Having watched him play The Hermit in Ana Lily Amirpour’s ‘The Bad Batch’ last year in Venice and now in ‘Jim & Andy: The Great Beyond’ I wonder out loud which character explains Carrey best. He points around the garden to all and says “all these people, they are all me, and you... Your problems are my problems now.” Oh boy, does he realize what he’s just taken on? I regroup from the instant, gratifying relief I feel for a moment there, having handed Jim Carrey all of my problems in thought, and continue by asking what he is most proud of, today. “I’m not proud as much as I am grateful and excited because this shift of perspective has made it possible to really love the moment I’m in… And there is a gratitude that comes with that, excitement that comes with that and freedom. I’m free of the business, I’m not a business.”
He further addresses his present state of mind by saying, “even though you’ve had an awakening, you’ve had a shift of perspective, reality is pretty propelling and you’ll get a phone call “you’ve had some trouble!”… And “we really need that stuff by Friday!” and suddenly you’re back into that God if I don’t do it, everything will fucking perish and I’ll go away and I’ll live on the street in a box.” Carrey has had his share of trouble of late and he hints at these difficult times by pointing out “some people have come at me in the last couple of years with the intent of breaking off a piece of the Holy Grail for themselves, you know… But the Grail isn’t a thing you can break off. So, they are going to learn that the hard way but it’s not pleasant, you know.”
As kind as Carrey appears during our talk, I’m sure he’s not the man you want to mess with.
We talk about spirituality, “to me heaven and hell are vibrations — hell is noisy and it’s all in your head, you are completely consumed with your thoughts. and believing that you are a separate entity from the rest of the world.
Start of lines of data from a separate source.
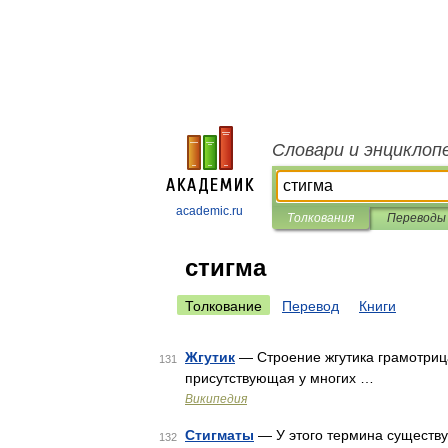
Словари и энциклоп
academic.ru
Толкования
Переводы
стигма
Толкование
Перевод
Книги
Жгутик
— Строение жгутика грамотрица
131
присутствующая у многих …
Википедия
Стигматы
— У этого термина существую
132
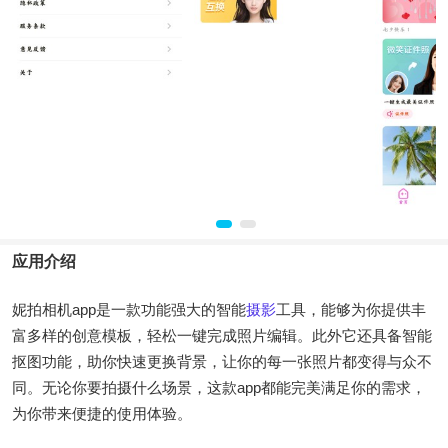
应用介绍
妮拍相机app是一款功能强大的智能
摄影
工具，能够为你提供丰
富多样的创意模板，轻松一键完成照片编辑。此外它还具备智能
抠图功能，助你快速更换背景，让你的每一张照片都变得与众不
同。无论你要拍摄什么场景，这款app都能完美满足你的需求，
为你带来便捷的使用体验。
And as you go up the vibrational scale you head gets quieter, by the time you get to heaven, which is here,” Carrey points to his heart, “you’re completely quiet.” We talk about his impressive beard in the interview part of ‘Jim & Andy: The Great Beyond’, and he explains “there is a little bit of ego still in there, the man ego that goes like “I wonder what kind of beard I could grow? I wonder if I could grow a reeeeally good one… “ And you grow it and people are completely consumed with it, it’s all they talk about.” He also hints at taking care of himself, by saying “I figured, I’ve got a few years left with this face.” I’ll admit he’s impressively plastic-surgery and filler free for a Hollywood man, his skin translucent and his body lithe, probably the result of his vegan habits. I’ve sat across from my share of leading men — and Carrey is first and foremost a leading man — and between the cheekbone implants of one famous comedian, and the caked-on make-up of that Oscar winner, not to mention the token orange fake tans, most of my idols have fallen.
But not Carrey, he’s more handsome in person than I ever imagined, calmer, more thoughtful, dreamier.
So does Carrey have any famous last words for us? “No one here is going to heaven, just want to let you know that,” continuing, “all I want is possibly to be thought of as a good energy that was here, a nice fragrance left behind.” And with those words, the Jim Carrey show goes off the air for me in Venice. Until his next work of art, until the next stop on this strange train we call life... Until we meet again.
‘Jim & Andy: The Great Beyond’ is available for viewing on Netflix.